TASKS TO CARRY OUT
a - In the college football recruiting passage below, which coaches are named as a risk to jump to the NFL?
b - Can you resume the college football recruiting passage below, starting right after its final sentence?
-- SELECTED TEXT follows --
Now Saban has a little room because of his recruiting, but even with top 5 classes he needs to win the conference in the next three years.    Weis is somewhat protected by a very long contract and, like Saban, will probably be able to turn it around because of the talent he brings in.  He is also graced with the ability to make a BCS bowl game without having to actually beat anyone.  Fulmer should probably be removed because of the seven year extension he just signed. 

It's not that unlikely that several of these names will be out of the coaching ranks before Paterno.  Besides that, there are probably another four or five guys who are an Appalachian State away from bowing out early as well.

Going further, the guys on the other end of the spectrum aren't necessarily safe either.  Coaches like Richt, Pinkel, Rodriguez and Petrino are always a risk, especially once they start peaking, to jump for the NFL.

So when you hear things like this:

Still, some schools hold little back during the recruiting wars and do play the Paterno age card.

''In my top five, three of the [schools] mentioned it,'' four-star linebacker Mike Yancich from Washington, Pa., said.

In what way?

''They mentioned coaching stability,'' Yancich continued. ''They do mention it for recruiting purposes because they don't quite have the stature and the popularity that Penn State has, so they have to use that against them.''

Yancich would not disclose which three schools used the negative tactics. The others in his top five reportedly were Pitt, Michigan State, West Virginia and Connecticut.
-- SELECTED TEXT concluded --
-- PROVIDED INFORMATION follows --
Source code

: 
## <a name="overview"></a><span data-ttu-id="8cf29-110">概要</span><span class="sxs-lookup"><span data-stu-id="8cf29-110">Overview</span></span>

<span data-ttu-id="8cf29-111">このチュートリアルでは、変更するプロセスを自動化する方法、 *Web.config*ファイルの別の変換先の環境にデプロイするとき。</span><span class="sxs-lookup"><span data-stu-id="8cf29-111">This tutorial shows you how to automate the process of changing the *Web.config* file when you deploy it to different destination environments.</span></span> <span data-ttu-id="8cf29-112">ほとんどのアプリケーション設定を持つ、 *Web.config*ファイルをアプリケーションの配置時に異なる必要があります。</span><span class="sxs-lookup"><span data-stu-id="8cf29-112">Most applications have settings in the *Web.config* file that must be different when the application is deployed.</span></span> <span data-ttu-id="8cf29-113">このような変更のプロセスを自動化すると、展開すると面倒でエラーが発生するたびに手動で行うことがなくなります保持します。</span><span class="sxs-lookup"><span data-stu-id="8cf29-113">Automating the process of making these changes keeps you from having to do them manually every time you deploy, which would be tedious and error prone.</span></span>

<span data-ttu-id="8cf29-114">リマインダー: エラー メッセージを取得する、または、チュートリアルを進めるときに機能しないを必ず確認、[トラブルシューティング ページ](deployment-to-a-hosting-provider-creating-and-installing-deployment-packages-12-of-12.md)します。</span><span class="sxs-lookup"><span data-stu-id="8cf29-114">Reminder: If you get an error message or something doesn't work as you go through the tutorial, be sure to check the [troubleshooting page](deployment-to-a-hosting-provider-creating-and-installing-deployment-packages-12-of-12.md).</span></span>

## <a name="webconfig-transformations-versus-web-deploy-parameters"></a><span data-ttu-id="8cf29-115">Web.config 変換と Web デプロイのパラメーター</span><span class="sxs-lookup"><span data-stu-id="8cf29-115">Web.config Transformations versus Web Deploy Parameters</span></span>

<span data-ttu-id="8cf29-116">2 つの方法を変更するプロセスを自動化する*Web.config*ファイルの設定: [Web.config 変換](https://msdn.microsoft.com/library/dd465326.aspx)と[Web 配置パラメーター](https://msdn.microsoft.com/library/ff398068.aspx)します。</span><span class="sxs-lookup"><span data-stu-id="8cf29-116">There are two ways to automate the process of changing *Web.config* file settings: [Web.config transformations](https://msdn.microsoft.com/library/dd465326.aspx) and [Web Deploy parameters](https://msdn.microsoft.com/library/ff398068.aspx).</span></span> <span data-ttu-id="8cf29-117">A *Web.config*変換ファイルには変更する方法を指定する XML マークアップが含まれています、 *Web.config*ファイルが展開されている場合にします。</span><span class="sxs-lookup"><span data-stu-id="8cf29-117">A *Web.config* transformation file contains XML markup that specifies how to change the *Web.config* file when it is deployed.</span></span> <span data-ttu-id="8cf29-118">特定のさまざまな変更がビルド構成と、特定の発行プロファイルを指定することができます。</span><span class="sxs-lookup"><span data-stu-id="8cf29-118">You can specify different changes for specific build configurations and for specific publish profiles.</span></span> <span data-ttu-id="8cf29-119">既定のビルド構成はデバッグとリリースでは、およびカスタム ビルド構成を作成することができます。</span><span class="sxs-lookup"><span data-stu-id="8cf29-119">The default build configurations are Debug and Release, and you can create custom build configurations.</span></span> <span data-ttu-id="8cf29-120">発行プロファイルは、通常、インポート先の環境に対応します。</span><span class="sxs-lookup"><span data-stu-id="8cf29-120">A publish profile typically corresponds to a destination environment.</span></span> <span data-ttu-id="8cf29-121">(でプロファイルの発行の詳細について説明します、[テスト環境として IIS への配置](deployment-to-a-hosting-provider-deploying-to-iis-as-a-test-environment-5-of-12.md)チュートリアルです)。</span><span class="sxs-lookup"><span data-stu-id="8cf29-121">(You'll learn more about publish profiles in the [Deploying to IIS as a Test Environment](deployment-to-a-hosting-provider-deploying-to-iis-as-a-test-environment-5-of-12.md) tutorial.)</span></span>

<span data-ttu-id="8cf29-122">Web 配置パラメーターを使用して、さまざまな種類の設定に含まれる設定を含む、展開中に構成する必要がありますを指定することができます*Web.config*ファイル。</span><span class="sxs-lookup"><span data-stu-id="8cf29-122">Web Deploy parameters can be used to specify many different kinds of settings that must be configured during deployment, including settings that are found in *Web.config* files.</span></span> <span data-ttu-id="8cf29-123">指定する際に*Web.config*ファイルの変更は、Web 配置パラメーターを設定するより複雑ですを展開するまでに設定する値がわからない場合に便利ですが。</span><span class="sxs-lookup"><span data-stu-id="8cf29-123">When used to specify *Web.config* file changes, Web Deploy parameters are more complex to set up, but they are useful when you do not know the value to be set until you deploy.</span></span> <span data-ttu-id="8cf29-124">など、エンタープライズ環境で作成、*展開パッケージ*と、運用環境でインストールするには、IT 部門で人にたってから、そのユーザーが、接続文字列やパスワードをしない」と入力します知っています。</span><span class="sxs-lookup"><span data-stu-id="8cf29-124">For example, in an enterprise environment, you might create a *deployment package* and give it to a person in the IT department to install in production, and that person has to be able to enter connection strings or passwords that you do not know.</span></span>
-- PROVIDED INFORMATION concluded --
-- PROVIDED INFORMATION follows --
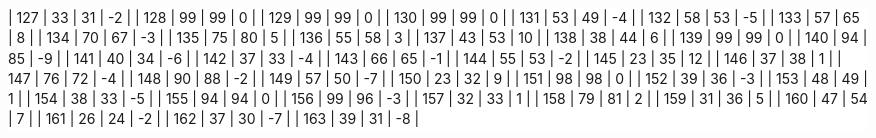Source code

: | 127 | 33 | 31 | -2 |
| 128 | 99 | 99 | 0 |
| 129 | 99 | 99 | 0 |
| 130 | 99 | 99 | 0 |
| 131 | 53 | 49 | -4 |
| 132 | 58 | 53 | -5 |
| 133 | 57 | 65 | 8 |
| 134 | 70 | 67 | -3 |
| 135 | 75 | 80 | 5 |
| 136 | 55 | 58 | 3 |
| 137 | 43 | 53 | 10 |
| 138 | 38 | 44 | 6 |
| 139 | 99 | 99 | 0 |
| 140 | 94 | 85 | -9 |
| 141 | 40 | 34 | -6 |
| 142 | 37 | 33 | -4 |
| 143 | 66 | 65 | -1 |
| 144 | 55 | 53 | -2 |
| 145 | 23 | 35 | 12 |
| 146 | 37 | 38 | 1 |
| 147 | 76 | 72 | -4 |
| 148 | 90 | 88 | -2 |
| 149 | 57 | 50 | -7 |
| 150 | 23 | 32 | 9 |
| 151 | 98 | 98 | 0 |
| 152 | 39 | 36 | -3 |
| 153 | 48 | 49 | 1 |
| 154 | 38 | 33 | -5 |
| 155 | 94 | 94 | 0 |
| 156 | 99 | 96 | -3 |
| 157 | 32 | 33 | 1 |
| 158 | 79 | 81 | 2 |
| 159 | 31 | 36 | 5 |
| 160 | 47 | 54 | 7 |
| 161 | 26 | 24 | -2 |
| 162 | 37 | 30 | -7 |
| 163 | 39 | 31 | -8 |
-- PROVIDED INFORMATION concluded --
-- PROVIDED INFORMATION follows --
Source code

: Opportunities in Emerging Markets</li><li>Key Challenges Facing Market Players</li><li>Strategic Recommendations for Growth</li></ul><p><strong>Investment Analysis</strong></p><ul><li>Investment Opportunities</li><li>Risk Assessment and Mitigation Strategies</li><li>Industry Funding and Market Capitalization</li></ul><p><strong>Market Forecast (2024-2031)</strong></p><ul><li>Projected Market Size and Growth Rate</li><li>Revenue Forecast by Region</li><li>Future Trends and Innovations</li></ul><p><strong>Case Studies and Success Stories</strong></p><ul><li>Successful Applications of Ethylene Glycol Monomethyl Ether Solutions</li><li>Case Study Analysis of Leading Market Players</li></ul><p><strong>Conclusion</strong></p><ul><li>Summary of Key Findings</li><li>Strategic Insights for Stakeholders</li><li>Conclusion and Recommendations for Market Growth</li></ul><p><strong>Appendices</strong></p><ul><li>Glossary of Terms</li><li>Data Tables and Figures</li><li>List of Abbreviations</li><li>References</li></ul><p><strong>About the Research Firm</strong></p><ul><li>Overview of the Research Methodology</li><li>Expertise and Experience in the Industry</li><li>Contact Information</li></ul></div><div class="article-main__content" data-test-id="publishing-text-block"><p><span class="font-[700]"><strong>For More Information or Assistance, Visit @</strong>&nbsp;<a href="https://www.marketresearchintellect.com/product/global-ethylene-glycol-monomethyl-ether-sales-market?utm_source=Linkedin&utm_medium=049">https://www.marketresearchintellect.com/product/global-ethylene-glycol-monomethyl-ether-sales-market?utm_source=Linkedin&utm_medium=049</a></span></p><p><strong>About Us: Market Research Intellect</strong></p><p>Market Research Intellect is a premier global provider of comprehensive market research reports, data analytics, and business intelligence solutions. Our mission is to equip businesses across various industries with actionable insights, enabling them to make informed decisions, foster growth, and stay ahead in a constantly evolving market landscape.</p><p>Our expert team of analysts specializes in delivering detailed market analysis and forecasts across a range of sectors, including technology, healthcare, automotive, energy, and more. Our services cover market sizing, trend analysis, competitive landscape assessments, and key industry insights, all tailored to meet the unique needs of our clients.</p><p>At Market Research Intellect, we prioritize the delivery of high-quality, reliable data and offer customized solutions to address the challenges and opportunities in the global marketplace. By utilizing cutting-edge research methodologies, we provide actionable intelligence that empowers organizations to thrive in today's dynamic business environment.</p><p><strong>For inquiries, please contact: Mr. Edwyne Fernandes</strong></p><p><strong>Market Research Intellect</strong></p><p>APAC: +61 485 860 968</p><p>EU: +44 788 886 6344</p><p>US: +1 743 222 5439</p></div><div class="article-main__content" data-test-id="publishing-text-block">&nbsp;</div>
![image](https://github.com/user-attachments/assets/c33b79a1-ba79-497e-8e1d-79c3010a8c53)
-- PROVIDED INFORMATION concluded --
EXERCISE RESPONSES
a - Richt, Pinkel, Rodriguez and Petrino

b -
''The big thing they're saying is, 'How would you relate to [Paterno]?' and 'Will he be there?''' [Gateway High School head coach and former Nittany Lion receiver Terry] Smith said.

So in light of the fact that Whanstash could be out in 6-18 months, and MSU and WVU have both changed coaches in the last two years, how can anyone take these threats seriously?
Just within the Big Ten, the 2009 season will start with exactly three coaches who have been around since pre-2005...and that is assuming Ferentz will still be a state employee after a drop in performance and a bit of a troubling couple of months "off the field" (two more stories just this weekend).
Now Paterno obviously isn't going to coach forever, mortality has its limits, but the "age card" simply doesn't hold up.  It didn't for the dozens of now-retired coaches who used it in the past, and there is no indication that even the freshest of regimes will last any longer than Paterno might going forward.